Task statement >> Transcribe the text read from each page in the listing below, keeping every line as it appears, and leave the pictures out of your answer.

Extracted data >>
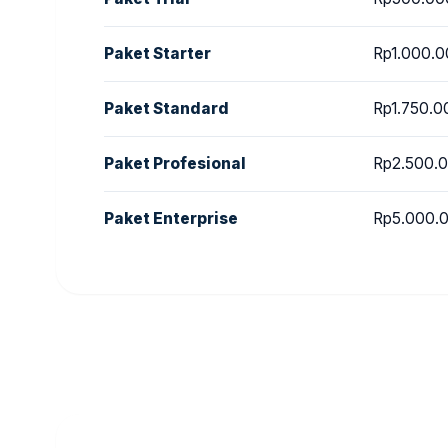
Paket Starter
Rp1.000.
Paket Standard
Rp1.750.0
Paket Profesional
Rp2.500.
Paket Enterprise
Rp5.000.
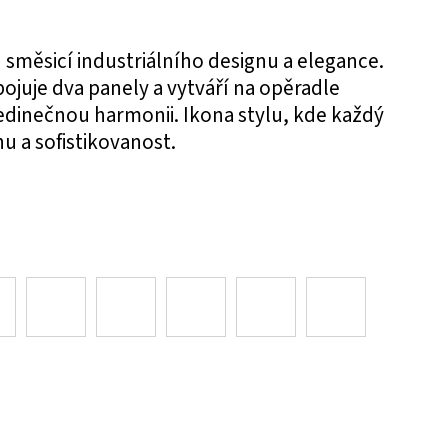
 směsicí industriálního designu a elegance.
ojuje dva panely a vytváří na opěradle
 jedinečnou harmonii. Ikona stylu, kde každý
u a sofistikovanost.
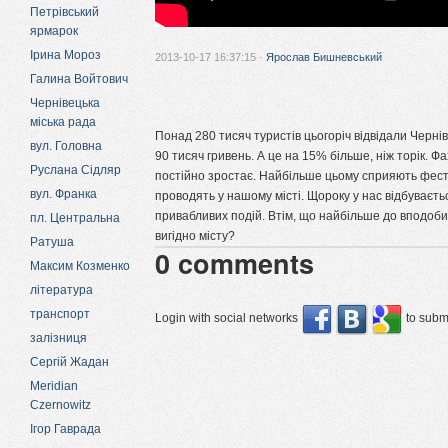
Петрівський
ярмарок
Ірина Мороз
2013-10-17 16:37:15 ·
Ярослав Бишневський
Галина Войтович
Чернівецька
міська рада
Понад 280 тисяч туристів цьогоріч відвідали Черні
вул. Головна
90 тисяч гривень. А це на 15% більше, ніж торік. Фа
Руслана Сідляр
постійно зростає. Найбільше цьому сприяють фести
вул. Франка
проводять у нашому місті. Щороку у нас відбуваєт
привабливих подій. Втім, що найбільше до вподоби
пл. Центральна
вигідно місту?
Ратуша
0
comments
Максим Козменко
література
транспорт
Login with social networks
to submi
залізниця
Сергій Жадан
Meridian
Czernowitz
Ігор Гаврада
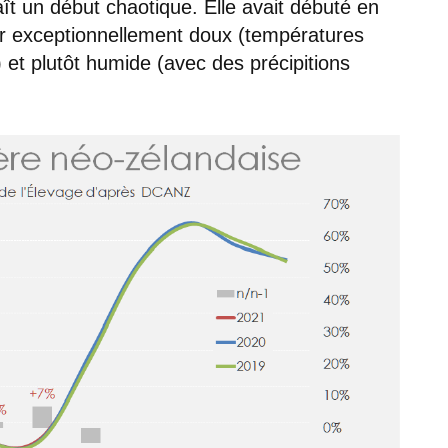
 un début chaotique. Elle avait débuté en
iver exceptionnellement doux (températures
et plutôt humide (avec des précipitions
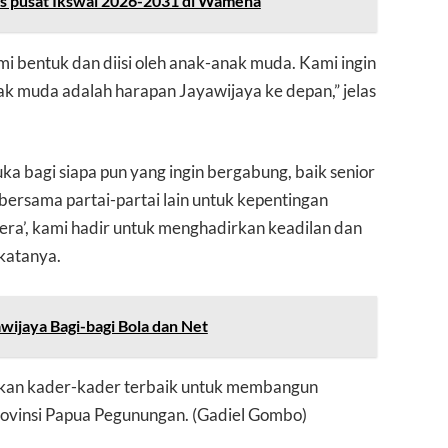
s pusat Ikswal 2026-2031 di Wamena
i bentuk dan diisi oleh anak-anak muda. Kami ingin
k muda adalah harapan Jayawijaya ke depan,” jelas
 bagi siapa pun yang ingin bergabung, baik senior
ersama partai-partai lain untuk kepentingan
tera’, kami hadir untuk menghadirkan keadilan dan
katanya.
ijaya Bagi-bagi Bola dan Net
pkan kader-kader terbaik untuk membangun
rovinsi Papua Pegunungan. (Gadiel Gombo)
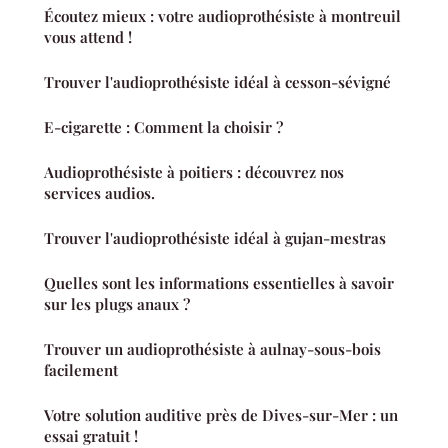
Écoutez mieux : votre audioprothésiste à montreuil
vous attend !
Trouver l'audioprothésiste idéal à cesson-sévigné
E-cigarette : Comment la choisir ?
Audioprothésiste à poitiers : découvrez nos
services audios.
Trouver l'audioprothésiste idéal à gujan-mestras
Quelles sont les informations essentielles à savoir
sur les plugs anaux ?
Trouver un audioprothésiste à aulnay-sous-bois
facilement
Votre solution auditive près de Dives-sur-Mer : un
essai gratuit !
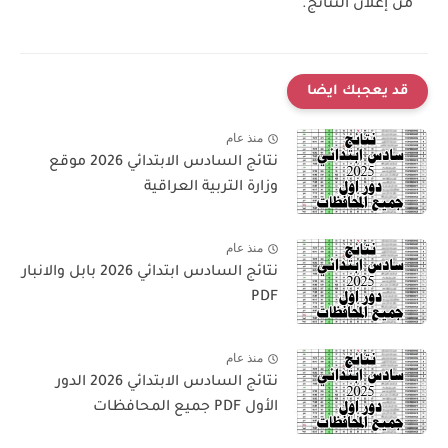
من إعلان النتائج.
قد يعجبك ايضا
منذ عام
نتائج السادس الابتدائي 2026 موقع
وزارة التربية العراقية
منذ عام
نتائج السادس ابتدائي 2026 بابل والانبار
PDF
منذ عام
نتائج السادس الابتدائي 2026 الدور
الأول PDF جميع المحافظات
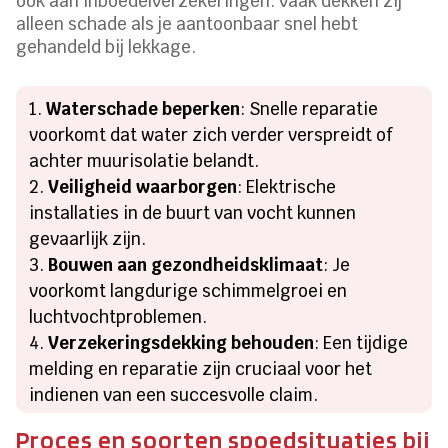
ook aan inboedelverzekeringen: vaak dekken zij
alleen schade als je aantoonbaar snel hebt
gehandeld bij lekkage.
Waterschade beperken
: Snelle reparatie
voorkomt dat water zich verder verspreidt of
achter muurisolatie belandt.
Veiligheid waarborgen
: Elektrische
installaties in de buurt van vocht kunnen
gevaarlijk zijn.
Bouwen aan gezondheidsklimaat
: Je
voorkomt langdurige schimmelgroei en
luchtvochtproblemen.
Verzekeringsdekking behouden
: Een tijdige
melding en reparatie zijn cruciaal voor het
indienen van een succesvolle claim.
Proces en soorten spoedsituaties bij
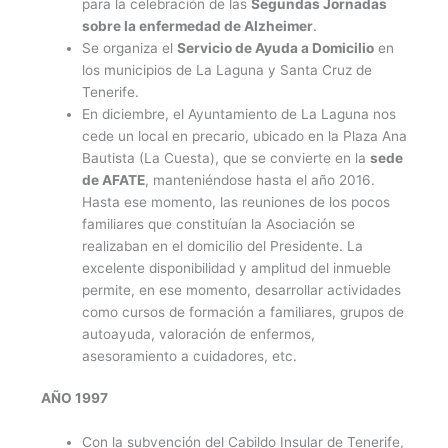
para la celebración de las
Segundas Jornadas
sobre la enfermedad de Alzheimer
.
Se organiza el
Servicio de Ayuda a Domicilio
en
los municipios de La Laguna y Santa Cruz de
Tenerife.
En diciembre, el Ayuntamiento de La Laguna nos
cede un local en precario, ubicado en la Plaza Ana
Bautista (La Cuesta), que se convierte en la
sede
de AFATE
, manteniéndose hasta el año 2016.
Hasta ese momento, las reuniones de los pocos
familiares que constituían la Asociación se
realizaban en el domicilio del Presidente. La
excelente disponibilidad y amplitud del inmueble
permite, en ese momento, desarrollar actividades
como cursos de formación a familiares, grupos de
autoayuda, valoración de enfermos,
asesoramiento a cuidadores, etc.
AÑO 1997
Con la subvención del Cabildo Insular de Tenerife,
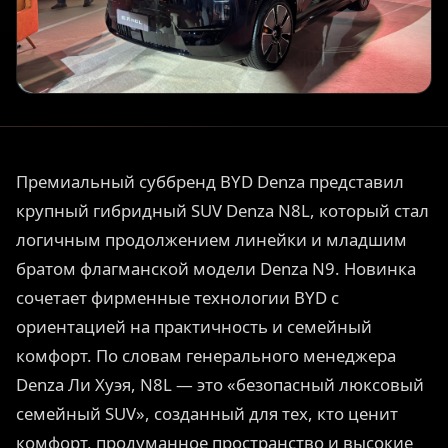
Премиальный суббренд BYD Denza представил
крупный гибридный SUV Denza N8L, который стал
логичным продолжением линейки и младшим
братом флагманской модели Denza N9. Новинка
сочетает фирменные технологии BYD с
ориентацией на практичность и семейный
комфорт. По словам генерального менеджера
Denza Ли Хуэя, N8L — это «безопасный люксовый
семейный SUV», созданный для тех, кто ценит
комфорт, продуманное пространство и высокие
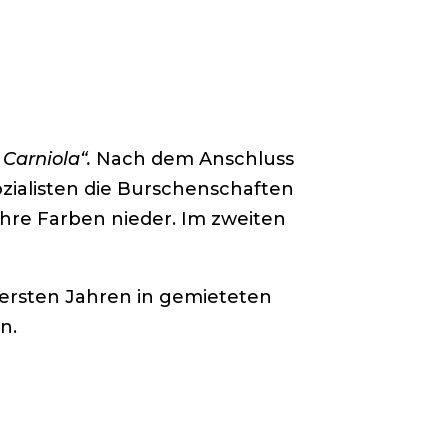
Carniola“.
Nach dem Anschluss
ozialisten die Burschenschaften
ihre Farben nieder. Im zweiten
 ersten Jahren in gemieteten
n.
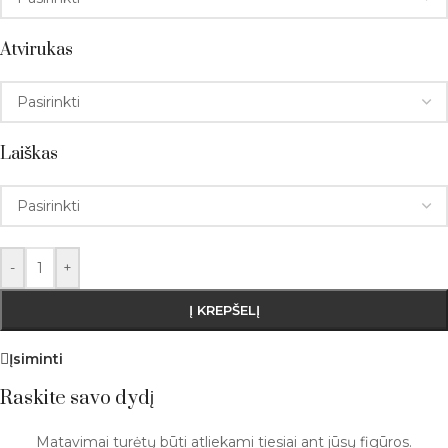
Atvirukas
Laiškas
-
+
Į KREPŠELĮ
Įsiminti
Raskite savo dydį
Matavimai turėtų būti atliekami tiesiai ant jūsų figūros.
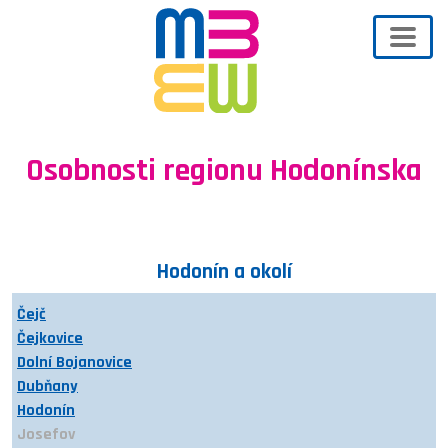
Osobnosti regionu Hodonínska
Hodonín a okolí
Čejč
Čejkovice
Dolní Bojanovice
Dubňany
Hodonín
Josefov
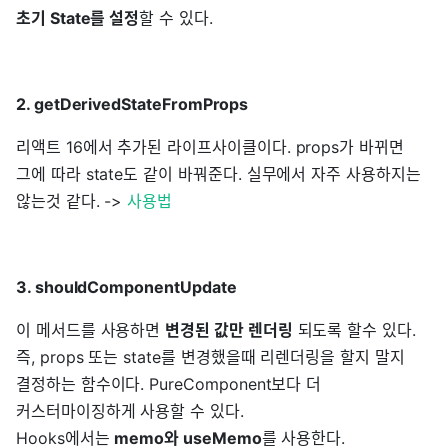
초기 State를 설정
할 수 있다.
2. getDerivedStateFromProps
리액트 16에서 추가된 라이프사이클이다. props가 바뀌면
그에 따라 state도 같이 바꿔준다. 실무에서 자주 사용하지는
않는것 같다. ->
사용법
3. shouldComponentUpdate
이 메서드를 사용하면
변경된 값만 렌더링
되도록 할수 있다.
즉, props 또는 state를 변경했을때 리렌더링을 할지 말지
결정하는 함수이다. PureComponent보다 더
커스터마이징하게 사용할 수 있다.
Hooks에서는
memo와 useMemo
를 사용한다.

Solution for this exercise >>
Paket Starter
Rp1.000.
Paket Standard
Rp1.750.0
Paket Profesional
Rp2.500.
Paket Enterprise
Rp5.000.
 směsicí industriálního designu a elegance.
ojuje dva panely a vytváří na opěradle
 jedinečnou harmonii. Ikona stylu, kde každý
u a sofistikovanost.
Петрівський
ярмарок
Ірина Мороз
2013-10-17 16:37:15 ·
Ярослав Бишневський
Галина Войтович
Чернівецька
міська рада
Понад 280 тисяч туристів цьогоріч відвідали Черні
вул. Головна
90 тисяч гривень. А це на 15% більше, ніж торік. Фа
Руслана Сідляр
постійно зростає. Найбільше цьому сприяють фести
вул. Франка
проводять у нашому місті. Щороку у нас відбуваєт
привабливих подій. Втім, що найбільше до вподоби
пл. Центральна
вигідно місту?
Ратуша
0
comments
Максим Козменко
література
транспорт
Login with social networks
to submi
залізниця
Сергій Жадан
Meridian
Czernowitz
Ігор Гаврада
 un début chaotique. Elle avait débuté en
iver exceptionnellement doux (températures
et plutôt humide (avec des précipitions
s pusat Ikswal 2026-2031 di Wamena
i bentuk dan diisi oleh anak-anak muda. Kami ingin
k muda adalah harapan Jayawijaya ke depan,” jelas
 bagi siapa pun yang ingin bergabung, baik senior
ersama partai-partai lain untuk kepentingan
tera’, kami hadir untuk menghadirkan keadilan dan
katanya.
ijaya Bagi-bagi Bola dan Net
pkan kader-kader terbaik untuk membangun
rovinsi Papua Pegunungan. (Gadiel Gombo)
Écoutez mieux : votre audioprothésiste à montreuil
vous attend !
Trouver l'audioprothésiste idéal à cesson-sévigné
E-cigarette : Comment la choisir ?
Audioprothésiste à poitiers : découvrez nos
services audios.
Trouver l'audioprothésiste idéal à gujan-mestras
Quelles sont les informations essentielles à savoir
sur les plugs anaux ?
Trouver un audioprothésiste à aulnay-sous-bois
facilement
Votre solution auditive près de Dives-sur-Mer : un
essai gratuit !
من إعلان النتائج.
قد يعجبك ايضا
منذ عام
نتائج السادس الابتدائي 2026 موقع
وزارة التربية العراقية
منذ عام
نتائج السادس ابتدائي 2026 بابل والانبار
PDF
منذ عام
نتائج السادس الابتدائي 2026 الدور
الأول PDF جميع المحافظات
ook aan inboedelverzekeringen: vaak dekken zij
alleen schade als je aantoonbaar snel hebt
gehandeld bij lekkage.
Waterschade beperken
: Snelle reparatie
voorkomt dat water zich verder verspreidt of
achter muurisolatie belandt.
Veiligheid waarborgen
: Elektrische
installaties in de buurt van vocht kunnen
gevaarlijk zijn.
Bouwen aan gezondheidsklimaat
: Je
voorkomt langdurige schimmelgroei en
luchtvochtproblemen.
Verzekeringsdekking behouden
: Een tijdige
melding en reparatie zijn cruciaal voor het
indienen van een succesvolle claim.
Proces en soorten spoedsituaties bij
para la celebración de las
Segundas Jornadas
sobre la enfermedad de Alzheimer
.
Se organiza el
Servicio de Ayuda a Domicilio
en
los municipios de La Laguna y Santa Cruz de
Tenerife.
En diciembre, el Ayuntamiento de La Laguna nos
cede un local en precario, ubicado en la Plaza Ana
Bautista (La Cuesta), que se convierte en la
sede
de AFATE
, manteniéndose hasta el año 2016.
Hasta ese momento, las reuniones de los pocos
familiares que constituían la Asociación se
realizaban en el domicilio del Presidente. La
excelente disponibilidad y amplitud del inmueble
permite, en ese momento, desarrollar actividades
como cursos de formación a familiares, grupos de
autoayuda, valoración de enfermos,
asesoramiento a cuidadores, etc.
AÑO 1997
Con la subvención del Cabildo Insular de Tenerife,
Премиальный суббренд BYD Denza представил
крупный гибридный SUV Denza N8L, который стал
логичным продолжением линейки и младшим
братом флагманской модели Denza N9. Новинка
сочетает фирменные технологии BYD с
ориентацией на практичность и семейный
комфорт. По словам генерального менеджера
Denza Ли Хуэя, N8L — это «безопасный люксовый
семейный SUV», созданный для тех, кто ценит
комфорт, продуманное пространство и высокие
Carniola“.
Nach dem Anschluss
ozialisten die Burschenschaften
ihre Farben nieder. Im zweiten
 ersten Jahren in gemieteten
n.
Atvirukas
Laiškas
-
+
Į KREPŠELĮ
Įsiminti
Raskite savo dydį
Matavimai turėtų būti atliekami tiesiai ant jūsų figūros.
Osobnosti regionu Hodonínska
Hodonín a okolí
Čejč
Čejkovice
Dolní Bojanovice
Dubňany
Hodonín
Josefov
초기 State를 설정
할 수 있다.
2. getDerivedStateFromProps
리액트 16에서 추가된 라이프사이클이다. props가 바뀌면
그에 따라 state도 같이 바꿔준다. 실무에서 자주 사용하지는
않는것 같다. ->
사용법
3. shouldComponentUpdate
이 메서드를 사용하면
변경된 값만 렌더링
되도록 할수 있다.
즉, props 또는 state를 변경했을때 리렌더링을 할지 말지
결정하는 함수이다. PureComponent보다 더
커스터마이징하게 사용할 수 있다.
Hooks에서는
memo와 useMemo
를 사용한다.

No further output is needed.